Part 3: Assemble, Dip, and Finish
- Fill and Freeze: Once the profiterole shells are completely cool, use a sharp serrated knife to carefully slice each one in half horizontally. Fill the bottom half of each profiterole with a 1 1/2-ounce scoop (a small scoop) of the prepared waffle cone ice cream. Press the profiterole tops down gently to adhere.
- Place the filled profiteroles on a parchment-lined baking sheet and return them to the freezer until hardened, about 1 hour.
- Make the Chocolate Shell: Bring a few inches of water to a simmer in a small saucepan. Combine the 4 ounces of chopped semi-sweet chocolate and 2 tablespoons of coconut oil in a heatproof bowl. Set the bowl over the saucepan (do not let the bowl touch the water) to create a double boiler.
- Cook, stirring, until the chocolate is mostly melted. Remove from the heat and stir until completely smooth and fluid. Pour the melted chocolate into a wide mug or liquid measuring cup to make dipping easier. Let it cool slightly.

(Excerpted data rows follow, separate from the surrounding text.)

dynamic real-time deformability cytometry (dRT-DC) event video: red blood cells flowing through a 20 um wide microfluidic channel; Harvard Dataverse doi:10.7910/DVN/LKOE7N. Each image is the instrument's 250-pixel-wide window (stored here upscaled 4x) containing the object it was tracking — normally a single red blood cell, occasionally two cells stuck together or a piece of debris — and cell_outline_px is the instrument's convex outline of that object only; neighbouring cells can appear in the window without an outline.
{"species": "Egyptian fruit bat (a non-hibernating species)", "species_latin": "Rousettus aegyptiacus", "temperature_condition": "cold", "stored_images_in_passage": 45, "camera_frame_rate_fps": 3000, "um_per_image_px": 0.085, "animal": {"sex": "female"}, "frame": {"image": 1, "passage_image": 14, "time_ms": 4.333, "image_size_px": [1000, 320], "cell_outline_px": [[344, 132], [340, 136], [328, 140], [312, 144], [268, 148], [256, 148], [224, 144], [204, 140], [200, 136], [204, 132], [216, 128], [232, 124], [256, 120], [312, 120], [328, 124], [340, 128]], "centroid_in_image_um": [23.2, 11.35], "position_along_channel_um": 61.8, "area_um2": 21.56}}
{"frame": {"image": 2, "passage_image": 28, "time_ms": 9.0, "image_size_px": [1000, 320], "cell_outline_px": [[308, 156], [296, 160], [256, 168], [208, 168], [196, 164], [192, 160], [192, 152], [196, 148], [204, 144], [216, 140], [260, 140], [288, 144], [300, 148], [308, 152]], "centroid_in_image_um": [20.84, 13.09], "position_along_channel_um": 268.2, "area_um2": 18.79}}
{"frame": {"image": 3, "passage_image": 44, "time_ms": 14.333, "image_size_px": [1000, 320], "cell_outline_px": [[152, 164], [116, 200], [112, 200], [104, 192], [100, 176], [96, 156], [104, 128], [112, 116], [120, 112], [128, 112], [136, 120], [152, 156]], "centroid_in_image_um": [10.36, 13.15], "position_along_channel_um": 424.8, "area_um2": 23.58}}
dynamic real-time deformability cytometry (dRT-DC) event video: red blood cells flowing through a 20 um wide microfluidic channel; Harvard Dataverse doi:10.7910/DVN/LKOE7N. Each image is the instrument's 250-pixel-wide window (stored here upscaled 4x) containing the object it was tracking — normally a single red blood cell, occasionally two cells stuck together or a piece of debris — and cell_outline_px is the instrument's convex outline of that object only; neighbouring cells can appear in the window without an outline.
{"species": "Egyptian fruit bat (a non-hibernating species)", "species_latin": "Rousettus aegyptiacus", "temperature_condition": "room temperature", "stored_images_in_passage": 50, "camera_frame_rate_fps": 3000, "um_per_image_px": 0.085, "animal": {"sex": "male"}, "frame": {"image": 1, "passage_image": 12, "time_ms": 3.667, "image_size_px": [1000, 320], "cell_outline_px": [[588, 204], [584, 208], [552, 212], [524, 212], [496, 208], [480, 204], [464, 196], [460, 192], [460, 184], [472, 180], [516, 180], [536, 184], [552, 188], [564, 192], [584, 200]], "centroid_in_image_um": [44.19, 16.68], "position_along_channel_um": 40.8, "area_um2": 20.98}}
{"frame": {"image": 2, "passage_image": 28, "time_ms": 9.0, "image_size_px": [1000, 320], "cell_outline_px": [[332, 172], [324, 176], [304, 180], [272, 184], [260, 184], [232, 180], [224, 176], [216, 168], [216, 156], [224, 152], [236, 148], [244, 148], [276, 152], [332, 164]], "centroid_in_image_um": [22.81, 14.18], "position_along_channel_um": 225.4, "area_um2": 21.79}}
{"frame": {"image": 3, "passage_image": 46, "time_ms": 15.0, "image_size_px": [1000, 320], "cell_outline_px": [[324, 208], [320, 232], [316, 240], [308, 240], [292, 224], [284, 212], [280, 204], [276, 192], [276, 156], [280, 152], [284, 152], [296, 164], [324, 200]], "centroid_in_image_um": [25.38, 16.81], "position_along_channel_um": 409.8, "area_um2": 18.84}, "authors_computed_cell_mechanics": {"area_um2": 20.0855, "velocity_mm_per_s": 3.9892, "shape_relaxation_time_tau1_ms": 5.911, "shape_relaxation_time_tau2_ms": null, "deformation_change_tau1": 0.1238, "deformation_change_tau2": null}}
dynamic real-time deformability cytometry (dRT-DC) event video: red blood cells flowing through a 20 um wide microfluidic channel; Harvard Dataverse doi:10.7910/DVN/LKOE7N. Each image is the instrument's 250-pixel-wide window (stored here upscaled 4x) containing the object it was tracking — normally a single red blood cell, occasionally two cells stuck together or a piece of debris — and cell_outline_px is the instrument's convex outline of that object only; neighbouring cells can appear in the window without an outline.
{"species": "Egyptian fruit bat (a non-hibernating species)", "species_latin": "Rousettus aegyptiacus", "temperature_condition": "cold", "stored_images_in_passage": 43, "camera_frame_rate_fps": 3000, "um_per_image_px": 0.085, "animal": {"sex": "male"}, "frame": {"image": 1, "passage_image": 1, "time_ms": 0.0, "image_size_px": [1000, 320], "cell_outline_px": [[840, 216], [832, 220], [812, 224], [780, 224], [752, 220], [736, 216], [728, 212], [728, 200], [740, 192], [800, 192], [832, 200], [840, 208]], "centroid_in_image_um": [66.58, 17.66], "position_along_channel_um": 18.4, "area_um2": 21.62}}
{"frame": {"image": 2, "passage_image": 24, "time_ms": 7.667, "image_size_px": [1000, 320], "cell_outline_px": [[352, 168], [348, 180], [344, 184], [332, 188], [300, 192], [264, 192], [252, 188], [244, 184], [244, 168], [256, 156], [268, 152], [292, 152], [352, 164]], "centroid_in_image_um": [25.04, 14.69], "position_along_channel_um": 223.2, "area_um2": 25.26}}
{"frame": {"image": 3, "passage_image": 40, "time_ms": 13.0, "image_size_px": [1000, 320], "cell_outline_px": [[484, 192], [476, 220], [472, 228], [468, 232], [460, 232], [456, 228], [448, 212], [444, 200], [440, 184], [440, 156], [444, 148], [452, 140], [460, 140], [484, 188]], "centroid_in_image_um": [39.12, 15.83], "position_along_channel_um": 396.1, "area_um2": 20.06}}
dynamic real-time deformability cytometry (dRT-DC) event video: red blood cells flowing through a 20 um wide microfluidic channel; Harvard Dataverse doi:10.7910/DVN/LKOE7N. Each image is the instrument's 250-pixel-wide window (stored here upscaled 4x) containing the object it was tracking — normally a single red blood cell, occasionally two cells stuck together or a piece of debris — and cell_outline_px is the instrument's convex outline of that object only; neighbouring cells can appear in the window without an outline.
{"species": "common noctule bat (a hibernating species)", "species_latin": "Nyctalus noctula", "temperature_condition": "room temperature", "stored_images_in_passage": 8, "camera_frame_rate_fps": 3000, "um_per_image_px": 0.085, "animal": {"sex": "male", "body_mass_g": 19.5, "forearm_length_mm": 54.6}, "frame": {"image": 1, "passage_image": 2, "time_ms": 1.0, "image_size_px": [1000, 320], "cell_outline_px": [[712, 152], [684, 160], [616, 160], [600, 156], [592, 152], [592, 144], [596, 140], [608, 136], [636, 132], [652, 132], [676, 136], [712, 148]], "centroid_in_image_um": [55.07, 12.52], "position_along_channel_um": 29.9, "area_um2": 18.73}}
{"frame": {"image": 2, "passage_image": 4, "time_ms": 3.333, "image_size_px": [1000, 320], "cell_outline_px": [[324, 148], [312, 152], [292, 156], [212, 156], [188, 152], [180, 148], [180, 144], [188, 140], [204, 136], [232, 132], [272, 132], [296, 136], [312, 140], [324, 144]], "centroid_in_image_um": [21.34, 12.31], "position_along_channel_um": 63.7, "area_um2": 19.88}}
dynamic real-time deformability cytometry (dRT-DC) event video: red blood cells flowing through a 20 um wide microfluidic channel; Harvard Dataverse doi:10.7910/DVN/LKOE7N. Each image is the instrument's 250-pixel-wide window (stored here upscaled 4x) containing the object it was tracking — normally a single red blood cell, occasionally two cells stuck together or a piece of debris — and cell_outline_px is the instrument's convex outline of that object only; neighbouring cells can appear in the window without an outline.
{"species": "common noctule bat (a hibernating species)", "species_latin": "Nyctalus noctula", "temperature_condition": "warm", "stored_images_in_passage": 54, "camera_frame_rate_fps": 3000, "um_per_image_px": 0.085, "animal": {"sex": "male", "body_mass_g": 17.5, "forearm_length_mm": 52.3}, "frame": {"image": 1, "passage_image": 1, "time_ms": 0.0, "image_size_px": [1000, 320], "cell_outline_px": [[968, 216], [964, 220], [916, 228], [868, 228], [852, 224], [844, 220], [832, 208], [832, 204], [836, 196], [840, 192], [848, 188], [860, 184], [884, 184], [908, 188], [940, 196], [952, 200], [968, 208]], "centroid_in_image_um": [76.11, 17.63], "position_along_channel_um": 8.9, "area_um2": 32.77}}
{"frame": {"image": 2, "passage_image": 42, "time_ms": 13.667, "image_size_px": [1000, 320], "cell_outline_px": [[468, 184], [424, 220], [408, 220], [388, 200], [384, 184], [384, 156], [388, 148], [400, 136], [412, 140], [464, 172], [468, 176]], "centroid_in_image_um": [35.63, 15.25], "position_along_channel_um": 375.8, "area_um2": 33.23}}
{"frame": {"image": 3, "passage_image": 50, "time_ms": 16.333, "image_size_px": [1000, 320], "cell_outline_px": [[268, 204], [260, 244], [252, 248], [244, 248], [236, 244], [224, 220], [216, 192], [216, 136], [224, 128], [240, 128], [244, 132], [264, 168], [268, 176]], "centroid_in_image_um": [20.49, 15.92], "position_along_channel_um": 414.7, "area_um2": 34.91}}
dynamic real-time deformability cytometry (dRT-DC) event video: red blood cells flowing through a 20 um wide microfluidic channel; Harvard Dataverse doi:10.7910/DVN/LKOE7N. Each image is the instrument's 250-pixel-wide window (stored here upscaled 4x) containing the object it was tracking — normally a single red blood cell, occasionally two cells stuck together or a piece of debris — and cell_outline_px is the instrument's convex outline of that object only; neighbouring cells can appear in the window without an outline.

- Dip and Garnish: Working quickly, hold the bottom of a frozen profiterole and dip the top into the slightly cooled chocolate to coat it, letting any excess drip off.
- Immediately sprinkle the wet chocolate top with chopped roasted peanuts and a tiny pinch of flaky sea salt.
- Final Freeze: Return the dipped profiteroles to the freezer on the parchment-lined baking sheet to let the chocolate shell set completely, at least 10 minutes. Serve frozen and enjoy!
The multiple freezing steps are essential for a clean assembly!